> **Texte à lire**:
'''

Une tendance préoccupante pour le parti frontiste, alors que les appels des ténors LR se succèdent depuis dimanche soir pour faire "barrage" au FN. Sans non plus être insurmontable. Près de 20% des électeurs de François Fillon, "non exprimés" dans cette enquête, restent à conquérir. Quoi qu'il en soit, "l'électorat de François Fillon constitue la plus grosse réserve de voix", indique pour Europe 1 Edouard Lecerf, directeur politique et opinion de Kantar Sofres.
Les voix de Dupont-Aignan draguées à raison
Autre cible de choix du FN : les électeurs de Nicolas Dupont-Aignan (4,7%), lesquels devraient recevoir de nombreux appels du pied pendant l'entre-deux-tours. Invité de France 2 lundi matin, Florian Philippot s'y est en tout cas largement employé alors que le candidat de Debout la France n'a pas encore donné de consigne de vote. "Oui, on tend la main, on tend la main à tous les patriotes. Nicolas Dupont-Aignan, il n'y a quasiment rien qui le sépare de nous", a assuré le bras droit de Marine Le Pen.

'''

> **Données fournies**:
'''

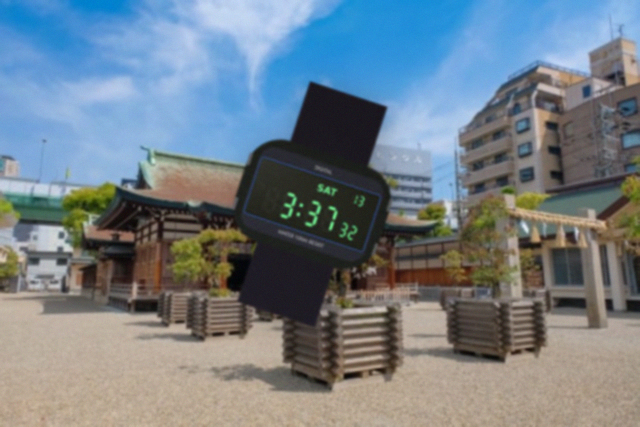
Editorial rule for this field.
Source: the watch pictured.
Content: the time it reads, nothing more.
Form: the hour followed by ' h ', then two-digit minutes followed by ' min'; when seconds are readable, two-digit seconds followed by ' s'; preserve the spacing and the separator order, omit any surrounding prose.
3 h 37 min 32 s
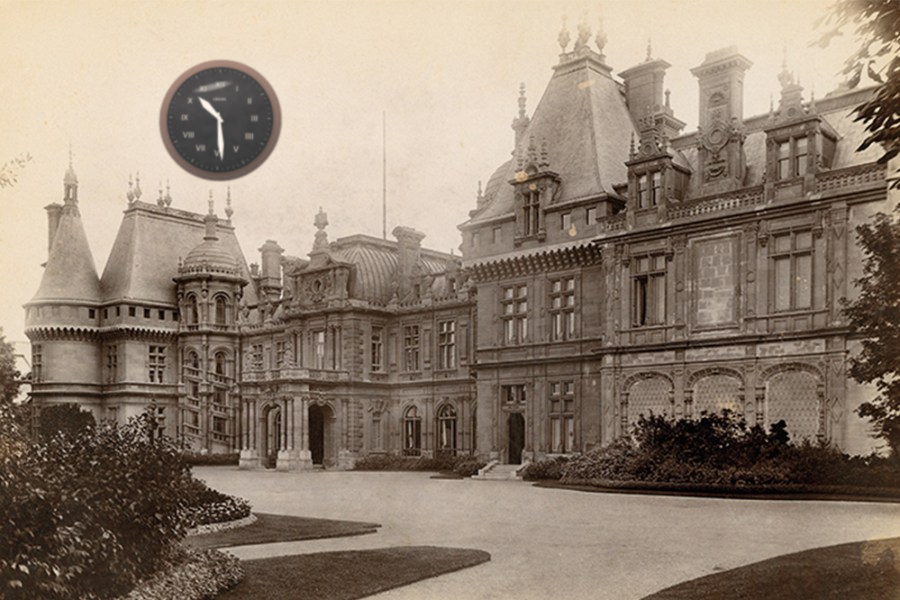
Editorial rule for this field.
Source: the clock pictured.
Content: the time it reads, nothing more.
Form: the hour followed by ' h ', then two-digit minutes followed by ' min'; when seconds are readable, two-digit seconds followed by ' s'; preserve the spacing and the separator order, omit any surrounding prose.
10 h 29 min
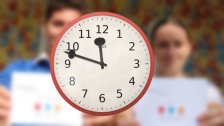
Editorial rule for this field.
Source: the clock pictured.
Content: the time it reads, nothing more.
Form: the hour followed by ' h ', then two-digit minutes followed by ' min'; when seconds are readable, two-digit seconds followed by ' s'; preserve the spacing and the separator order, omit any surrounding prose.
11 h 48 min
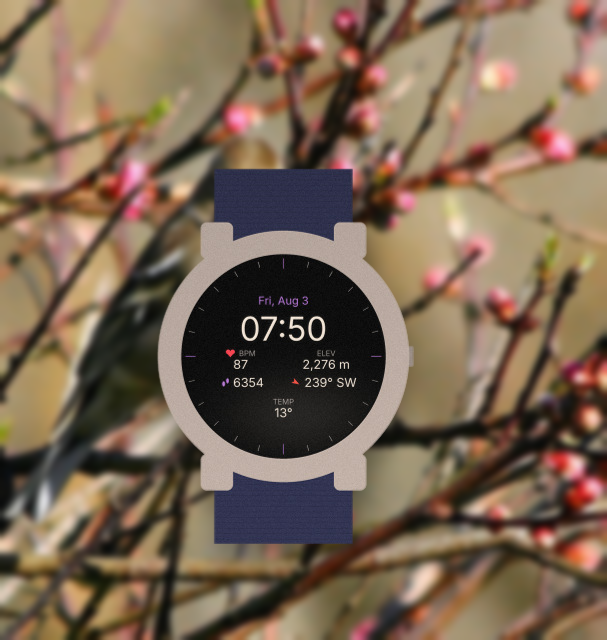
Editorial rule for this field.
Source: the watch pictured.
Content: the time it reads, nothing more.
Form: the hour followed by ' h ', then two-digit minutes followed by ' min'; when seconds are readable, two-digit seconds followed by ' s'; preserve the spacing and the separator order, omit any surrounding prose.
7 h 50 min
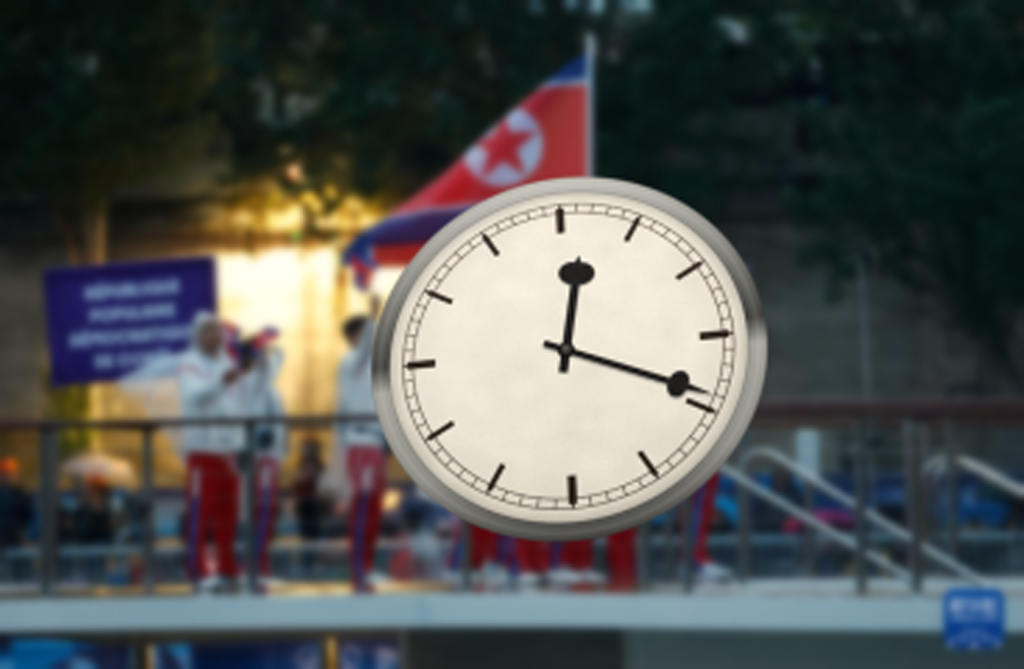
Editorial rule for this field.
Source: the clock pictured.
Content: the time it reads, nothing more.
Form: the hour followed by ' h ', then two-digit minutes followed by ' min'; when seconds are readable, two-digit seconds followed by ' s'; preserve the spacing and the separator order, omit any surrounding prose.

'''

> **Exercice proposé A**:
Réécrivez les enregistrements à partir de leur début et arrêtez-vous après la ligne qui contient « 3 h 37 min 32 s », en remplaçant « watch » par « wristwatch » sans rien modifier d'autre. Laissez les images de côté dans votre réponse.
> **Exercice proposé B**:
Rédigez la suite de l'article sur la course du FN aux voix des autres électorats pendant l'entre-deux-tours.
Le texte et les enregistrements sont deux matériaux indépendants l'un de l'autre.

> **Bonne réponse A**:
Editorial rule for this field.
Source: the wristwatch pictured.
Content: the time it reads, nothing more.
Form: the hour followed by ' h ', then two-digit minutes followed by ' min'; when seconds are readable, two-digit seconds followed by ' s'; preserve the spacing and the separator order, omit any surrounding prose.
3 h 37 min 32 s

> **Bonne réponse B**:
Une drague en bonne et due forme dont les frontistes auraient tort de se priver. Selon la dernière vague de l'Enquête électorale d'Ipsos pour le Cevipof, les hypothèses de report de voix des électeurs de Nicolas Dupont-Aignan vers Marine Le Pen étaient de 46% au premier tour, contre 34% pour Emmanuel Macron. "Reste à savoir si le duel désormais acté entre les deux finalistes changerait ce scénario", prévient Edouard Lecerf. A ce jour, l'étude de la porosité électorale entre les deux candidats n'a pas encore été actualisée.
Un report "marginal" chez les "insoumis"
Alors que Jean-Luc Mélenchon (19,6%) a annoncé s'en remettre à ses militants pour apporter son soutien à l'un des finalistes, les partisans de la France insoumise forment un bas de laine électorale convoité par le Front national. Les cadres frontistes ne s'y trompent d'ailleurs pas, redoublant de clin d'oeil envers cet électorat. Quitte à opérer quelques virages à 180 degrés, à l'image de Steeve Briois tendant la main aux participants du mouvement Nuit Debout... Après l'avoir copieusement critiqué en 2016.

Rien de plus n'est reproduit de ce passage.